*SET PROBLEM*. Can you output the lines below, from the line with "genus: Epicallia" up to and including the line with "genus: Leuconotopicus", as a Markdown table with the columns Row and Line, giving each line a row number and leaving out blank lines?

(Data records)
_ _ _ _ _ _ _
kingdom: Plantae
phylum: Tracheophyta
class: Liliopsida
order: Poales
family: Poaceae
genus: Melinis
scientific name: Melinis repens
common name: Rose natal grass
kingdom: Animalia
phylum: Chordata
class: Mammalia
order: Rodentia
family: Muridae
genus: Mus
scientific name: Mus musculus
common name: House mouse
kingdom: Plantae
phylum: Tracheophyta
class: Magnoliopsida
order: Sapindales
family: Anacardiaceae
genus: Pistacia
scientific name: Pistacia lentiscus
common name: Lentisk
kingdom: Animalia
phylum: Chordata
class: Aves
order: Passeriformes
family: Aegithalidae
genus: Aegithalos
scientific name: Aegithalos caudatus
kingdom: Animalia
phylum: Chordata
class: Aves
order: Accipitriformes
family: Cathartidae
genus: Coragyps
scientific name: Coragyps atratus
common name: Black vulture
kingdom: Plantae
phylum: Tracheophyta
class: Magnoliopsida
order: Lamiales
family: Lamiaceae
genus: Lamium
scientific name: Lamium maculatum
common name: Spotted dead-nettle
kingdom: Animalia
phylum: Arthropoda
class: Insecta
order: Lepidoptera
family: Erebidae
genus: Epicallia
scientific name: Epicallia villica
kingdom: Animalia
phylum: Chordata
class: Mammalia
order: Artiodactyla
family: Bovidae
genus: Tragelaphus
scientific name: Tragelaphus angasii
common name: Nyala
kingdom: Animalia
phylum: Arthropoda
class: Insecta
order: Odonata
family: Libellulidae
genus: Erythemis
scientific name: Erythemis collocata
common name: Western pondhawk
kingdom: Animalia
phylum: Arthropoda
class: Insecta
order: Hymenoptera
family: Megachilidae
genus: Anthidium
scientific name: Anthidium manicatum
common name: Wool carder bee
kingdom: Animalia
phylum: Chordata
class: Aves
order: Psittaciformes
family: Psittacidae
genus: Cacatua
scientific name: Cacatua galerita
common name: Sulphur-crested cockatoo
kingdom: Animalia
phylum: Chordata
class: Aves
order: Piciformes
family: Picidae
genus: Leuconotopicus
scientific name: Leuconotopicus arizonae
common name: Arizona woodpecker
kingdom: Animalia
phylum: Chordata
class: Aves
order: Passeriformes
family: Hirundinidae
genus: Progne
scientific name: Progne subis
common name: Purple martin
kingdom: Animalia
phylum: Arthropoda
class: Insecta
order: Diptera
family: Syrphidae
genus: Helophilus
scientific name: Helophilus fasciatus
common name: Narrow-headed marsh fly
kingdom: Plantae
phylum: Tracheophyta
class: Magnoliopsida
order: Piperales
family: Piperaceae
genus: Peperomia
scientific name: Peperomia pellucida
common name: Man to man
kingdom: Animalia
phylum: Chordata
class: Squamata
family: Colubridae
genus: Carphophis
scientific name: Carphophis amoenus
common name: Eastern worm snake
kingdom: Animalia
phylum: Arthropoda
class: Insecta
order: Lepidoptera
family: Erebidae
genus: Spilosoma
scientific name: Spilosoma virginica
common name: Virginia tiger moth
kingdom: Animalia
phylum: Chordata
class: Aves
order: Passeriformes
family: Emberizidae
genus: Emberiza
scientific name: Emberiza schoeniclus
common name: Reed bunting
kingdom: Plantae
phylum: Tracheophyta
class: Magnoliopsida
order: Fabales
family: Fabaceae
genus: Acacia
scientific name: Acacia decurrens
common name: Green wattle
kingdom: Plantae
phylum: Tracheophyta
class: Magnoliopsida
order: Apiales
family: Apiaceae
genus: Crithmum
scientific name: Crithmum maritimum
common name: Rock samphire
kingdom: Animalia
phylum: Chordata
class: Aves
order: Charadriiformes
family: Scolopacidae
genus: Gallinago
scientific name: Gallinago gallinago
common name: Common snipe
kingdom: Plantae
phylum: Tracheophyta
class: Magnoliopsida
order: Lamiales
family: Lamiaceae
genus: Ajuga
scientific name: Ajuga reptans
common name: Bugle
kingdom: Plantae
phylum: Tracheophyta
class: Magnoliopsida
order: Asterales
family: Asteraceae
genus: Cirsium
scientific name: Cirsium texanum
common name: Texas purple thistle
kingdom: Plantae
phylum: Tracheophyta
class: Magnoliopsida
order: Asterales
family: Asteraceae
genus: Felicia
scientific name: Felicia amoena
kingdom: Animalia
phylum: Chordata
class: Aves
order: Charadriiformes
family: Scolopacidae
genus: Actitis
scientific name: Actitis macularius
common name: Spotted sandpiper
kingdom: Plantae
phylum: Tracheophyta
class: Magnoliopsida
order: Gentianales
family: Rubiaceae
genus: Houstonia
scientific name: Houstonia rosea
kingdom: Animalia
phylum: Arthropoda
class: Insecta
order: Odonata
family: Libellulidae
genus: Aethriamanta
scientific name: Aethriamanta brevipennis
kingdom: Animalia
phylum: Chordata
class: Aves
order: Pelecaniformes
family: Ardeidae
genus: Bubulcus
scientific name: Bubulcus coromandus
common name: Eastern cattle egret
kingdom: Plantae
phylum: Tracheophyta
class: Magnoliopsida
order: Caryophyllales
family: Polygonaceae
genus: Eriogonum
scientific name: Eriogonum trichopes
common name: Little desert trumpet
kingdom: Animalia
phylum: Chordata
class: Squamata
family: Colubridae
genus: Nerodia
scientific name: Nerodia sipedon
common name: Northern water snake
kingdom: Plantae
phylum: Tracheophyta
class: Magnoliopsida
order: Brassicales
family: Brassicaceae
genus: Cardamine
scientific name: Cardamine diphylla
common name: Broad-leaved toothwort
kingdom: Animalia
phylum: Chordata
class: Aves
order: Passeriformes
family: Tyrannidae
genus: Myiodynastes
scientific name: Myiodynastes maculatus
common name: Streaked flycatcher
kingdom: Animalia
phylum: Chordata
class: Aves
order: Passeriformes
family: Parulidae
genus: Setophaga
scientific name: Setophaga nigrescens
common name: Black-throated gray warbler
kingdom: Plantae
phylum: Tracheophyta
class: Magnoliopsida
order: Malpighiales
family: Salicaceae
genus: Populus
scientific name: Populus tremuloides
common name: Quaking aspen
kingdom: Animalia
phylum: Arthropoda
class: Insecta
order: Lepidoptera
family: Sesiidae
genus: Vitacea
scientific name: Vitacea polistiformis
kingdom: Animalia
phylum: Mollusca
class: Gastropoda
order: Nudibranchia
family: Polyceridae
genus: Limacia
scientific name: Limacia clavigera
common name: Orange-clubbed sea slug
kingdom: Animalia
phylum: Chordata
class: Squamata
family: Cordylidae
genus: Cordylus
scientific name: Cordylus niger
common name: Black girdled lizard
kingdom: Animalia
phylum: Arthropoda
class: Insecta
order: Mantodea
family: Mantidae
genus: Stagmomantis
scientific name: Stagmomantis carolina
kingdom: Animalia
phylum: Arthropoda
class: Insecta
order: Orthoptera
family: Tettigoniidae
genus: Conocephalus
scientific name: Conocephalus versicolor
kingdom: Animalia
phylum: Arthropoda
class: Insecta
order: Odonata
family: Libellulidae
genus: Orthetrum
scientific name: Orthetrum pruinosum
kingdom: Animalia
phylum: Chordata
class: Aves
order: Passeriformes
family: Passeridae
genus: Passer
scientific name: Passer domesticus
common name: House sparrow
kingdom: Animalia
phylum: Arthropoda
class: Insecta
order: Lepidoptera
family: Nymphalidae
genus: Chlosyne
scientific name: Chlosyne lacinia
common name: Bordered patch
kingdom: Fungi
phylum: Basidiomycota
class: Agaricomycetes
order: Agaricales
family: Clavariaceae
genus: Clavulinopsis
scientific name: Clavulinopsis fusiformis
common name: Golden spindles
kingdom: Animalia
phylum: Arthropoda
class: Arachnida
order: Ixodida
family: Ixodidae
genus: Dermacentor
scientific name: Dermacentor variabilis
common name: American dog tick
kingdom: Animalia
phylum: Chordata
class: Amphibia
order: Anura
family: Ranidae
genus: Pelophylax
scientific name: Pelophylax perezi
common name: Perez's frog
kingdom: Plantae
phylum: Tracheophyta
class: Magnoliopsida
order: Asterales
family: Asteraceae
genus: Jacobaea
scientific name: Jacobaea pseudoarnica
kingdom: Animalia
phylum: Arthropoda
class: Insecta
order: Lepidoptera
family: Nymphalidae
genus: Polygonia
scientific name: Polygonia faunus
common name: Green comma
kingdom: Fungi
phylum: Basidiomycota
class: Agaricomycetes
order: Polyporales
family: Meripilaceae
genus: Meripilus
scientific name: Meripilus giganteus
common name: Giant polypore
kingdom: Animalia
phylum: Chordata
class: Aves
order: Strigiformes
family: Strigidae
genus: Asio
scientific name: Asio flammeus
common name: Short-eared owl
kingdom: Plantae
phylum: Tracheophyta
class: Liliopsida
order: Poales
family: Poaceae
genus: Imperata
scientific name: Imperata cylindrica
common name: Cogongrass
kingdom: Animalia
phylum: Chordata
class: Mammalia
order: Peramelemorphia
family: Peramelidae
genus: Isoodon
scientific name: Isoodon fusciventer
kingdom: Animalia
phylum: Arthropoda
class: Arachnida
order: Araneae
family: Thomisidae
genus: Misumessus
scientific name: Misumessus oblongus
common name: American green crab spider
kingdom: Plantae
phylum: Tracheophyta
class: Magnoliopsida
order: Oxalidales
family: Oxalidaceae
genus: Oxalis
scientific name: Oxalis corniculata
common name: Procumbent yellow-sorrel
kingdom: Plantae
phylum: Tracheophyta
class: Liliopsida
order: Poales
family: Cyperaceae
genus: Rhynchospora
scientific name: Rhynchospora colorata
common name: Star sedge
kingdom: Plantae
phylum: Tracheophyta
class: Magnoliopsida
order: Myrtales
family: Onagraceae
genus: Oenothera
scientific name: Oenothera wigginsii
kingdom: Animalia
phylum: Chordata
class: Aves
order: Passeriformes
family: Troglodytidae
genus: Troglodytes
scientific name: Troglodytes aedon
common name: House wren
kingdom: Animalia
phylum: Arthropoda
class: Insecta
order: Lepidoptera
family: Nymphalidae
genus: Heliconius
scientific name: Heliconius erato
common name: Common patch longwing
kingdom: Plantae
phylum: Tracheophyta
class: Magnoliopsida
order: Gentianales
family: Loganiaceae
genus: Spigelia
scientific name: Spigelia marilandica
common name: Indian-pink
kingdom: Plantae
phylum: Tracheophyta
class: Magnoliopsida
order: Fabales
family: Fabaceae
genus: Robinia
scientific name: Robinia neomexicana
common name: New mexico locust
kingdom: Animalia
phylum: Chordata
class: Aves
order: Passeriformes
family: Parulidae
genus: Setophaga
_ _ _ _ _ _ _
*EXPECTED OUTPUT*.
| Row | Line |
|---|---|
| 1 | genus: Epicallia |
| 2 | scientific name: Epicallia villica |
| 3 | kingdom: Animalia |
| 4 | phylum: Chordata |
| 5 | class: Mammalia |
| 6 | order: Artiodactyla |
| 7 | family: Bovidae |
| 8 | genus: Tragelaphus |
| 9 | scientific name: Tragelaphus angasii |
| 10 | common name: Nyala |
| 11 | kingdom: Animalia |
| 12 | phylum: Arthropoda |
| 13 | class: Insecta |
| 14 | order: Odonata |
| 15 | family: Libellulidae |
| 16 | genus: Erythemis |
| 17 | scientific name: Erythemis collocata |
| 18 | common name: Western pondhawk |
| 19 | kingdom: Animalia |
| 20 | phylum: Arthropoda |
| 21 | class: Insecta |
| 22 | order: Hymenoptera |
| 23 | family: Megachilidae |
| 24 | genus: Anthidium |
| 25 | scientific name: Anthidium manicatum |
| 26 | common name: Wool carder bee |
| 27 | kingdom: Animalia |
| 28 | phylum: Chordata |
| 29 | class: Aves |
| 30 | order: Psittaciformes |
| 31 | family: Psittacidae |
| 32 | genus: Cacatua |
| 33 | scientific name: Cacatua galerita |
| 34 | common name: Sulphur-crested cockatoo |
| 35 | kingdom: Animalia |
| 36 | phylum: Chordata |
| 37 | class: Aves |
| 38 | order: Piciformes |
| 39 | family: Picidae |
| 40 | genus: Leuconotopicus |